The plight of obtaining water is compounded in the West Bank by Corona and Israel

The arduous task that Palestinian farmer Ghassan Al-Najjar is enduring to obtain sufficient irrigation water for his land in the village of Burin in Nablus in the northern West Bank.

Al-Najjar, who is in his thirties, complains about the multiplication of his ordeal with the onset of the summer season, due to the repercussions of the new Corona virus (Covid 19) and the Israeli measures that led to the scarcity of water resources for the Palestinians.

Al-Najjar says that he is forced to buy water at his expense 4 days a week to irrigate agricultural crops on his 10-donum area of ​​land, for fear of damaging it.

The main water line by the Nablus municipality provides the Najjar land with water only two days per week due to the recycling system that follows the fact that the village is far away.

Al-Najjar indicates that his agricultural crops need daily irrigation in order not to be damaged, which leads him to buy water from private companies for the price of $ 30 each day that they are cut off.

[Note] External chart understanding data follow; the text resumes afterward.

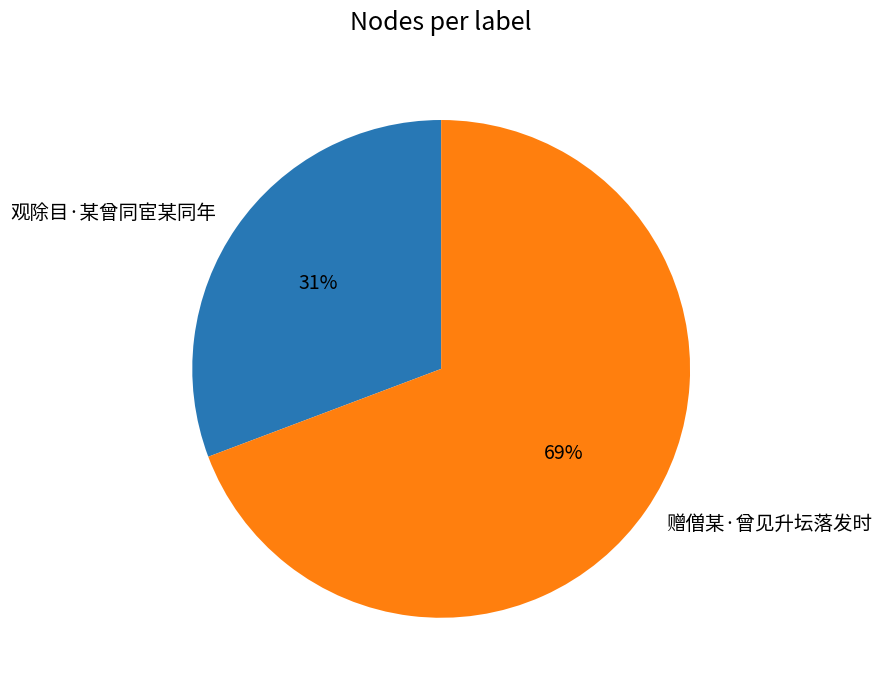

Rank the categories by value from highest to lowest.

赠僧某·曾见升坛落发时, 观除目·某曾同宦某同年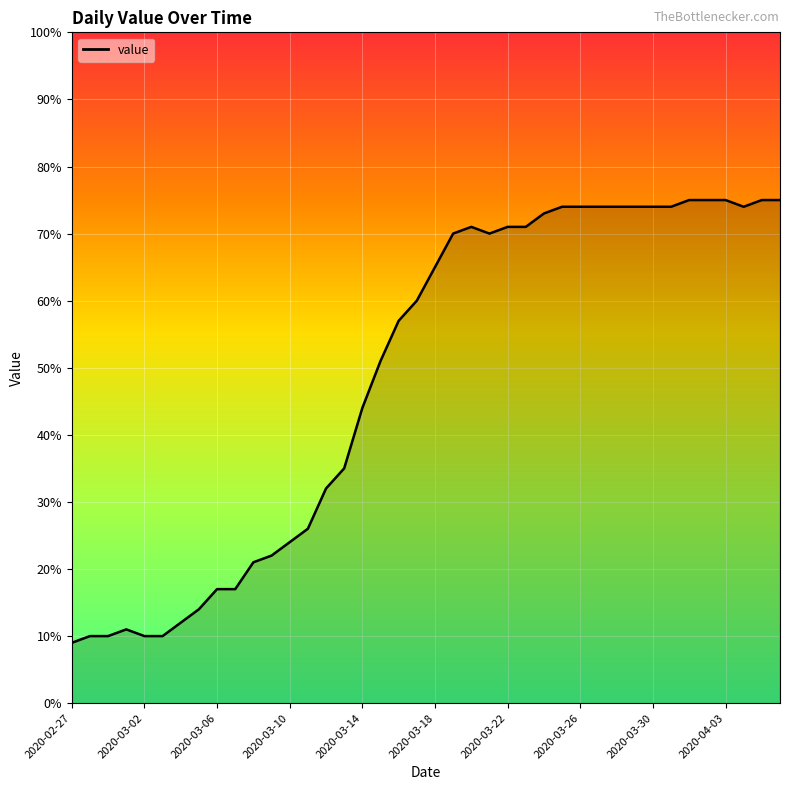

What is the smallest value displayed?

9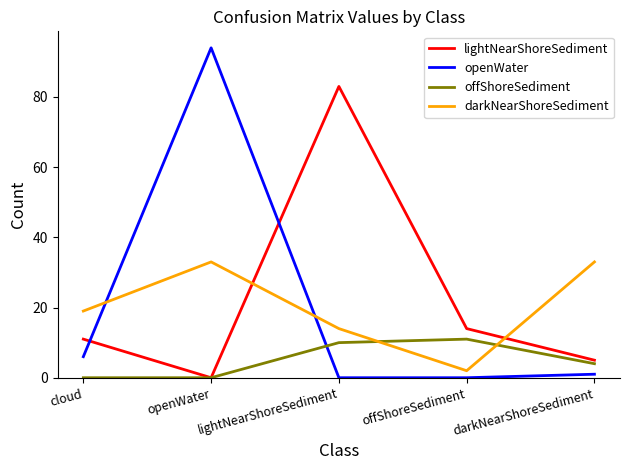

What is the average value of the lightNearShoreSediment series?

23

The purchase of water at its expense increases its economic burden, as is the case with farmers in the region, and the crisis of (Covid-19) increased the demand for water and caused more material losses for them.

Al-Najjar explains that the crisis caused him to cultivate half of his land, due to the lack of water and the difficulty of exporting products to other cities in the West Bank for the past two months due to government closures.

The Palestinian farmer also complains that the Israeli authorities prevent him from drilling a water well inside his land on the grounds that it is located in Area C, and is subject to Israeli security and administrative control according to the (Oslo) interim peace agreement signed between Israel and the Palestine Liberation Organization in 1993.

The forty-year water crisis is driving Shadi Ghassan from the center of Nablus to buy spare "tanks" to overcome the problem of water shortages that he has been suffering from for years in the summer and increased this year due to the crisis.

Ghassan, who supports a family of 6, says that the summer "represents a suffering for his family in obtaining water because of its shortage and frequent interruptions for most of the week."

He adds that "water consumption increased with the start of the current Corona crisis due to the large use of personal and household hygiene, which threatens a hot summer from its beginning."

A few days ago, the Palestinian Water Authority accused Israel of starting to reduce the quantities of water to several major cities in the West Bank, notably Ramallah, Nablus, Jenin, and Hebron, which led to a disruption in the regularity of water pressure on the transmission lines and networks.

The head of the Water Authority, Mazen Ghoneim, says that it is expected that the demand for water will increase in the summer by nearly 30 percent compared to the winter season, adding to the current crisis.

Ghoneim explains that the rate of increase varies among the governorates of the West Bank in terms of the most practiced activities in each governorate.

He adds that the increase may exceed the 50 per cent barrier in the northern West Bank governorates as a result of the abundance of agricultural lands and dependence on irrigated agriculture in the summer, while the average increase in the central and southern governorates is about 17 to 22 per cent.

He points out that the main reason for this is because Israel controls more than 85 percent of the water sources for the Palestinians.

Ghoneim explains that the quantities of water available from the main sources are limited and semi-fixed and do not meet the expected increase in demand during the summer months, especially in light of the spread of Coronavirus.

And the Palestinian Authority has previously called for international pressure on Israel to stop using water as a tool to restrict Palestinians and the need to adhere to international laws and treaties.

The water issue is one of the main issues of negotiations between the Palestinians and Israel in the peace talks stalled since the first half of 2014 without the prospect of resuming them soon to resolve the decades-old conflict.

Water expert Abdel-Rahman Al-Tamimi from Ramallah says that the water crisis hits a number of West Bank cities every summer, but this year will increase due to Corona's disease due to the high consumption for the purpose of increased cleaning and personal care.

Al-Tamimi explains that the water crisis is caused by Israel drilling new wells in the West Bank that affect Palestinian wells, pointing out that the available quantity makes about 30 percent of the population not receiving enough water throughout the week.

He warns that the Palestinians get 150 million cubic meters annually through wells they run or buy from the Israeli company (Mekorot), even though their needs exceed 350 million.

Al-Tamimi believes that overcoming the crisis will be through finding a political solution in which the Palestinians will be free to extract and distribute water, to benefit as much as possible from rain water, by building dams devoted to agriculture, and taking advantage of the water of the valleys, especially the Jordan River.

The Palestinian expert warns that the coming years may be "bad if the situation continues as it is in light of the population and urban growth in Palestine and the risks of declining agricultural areas and a decrease in the quantities of water allocated for drinking."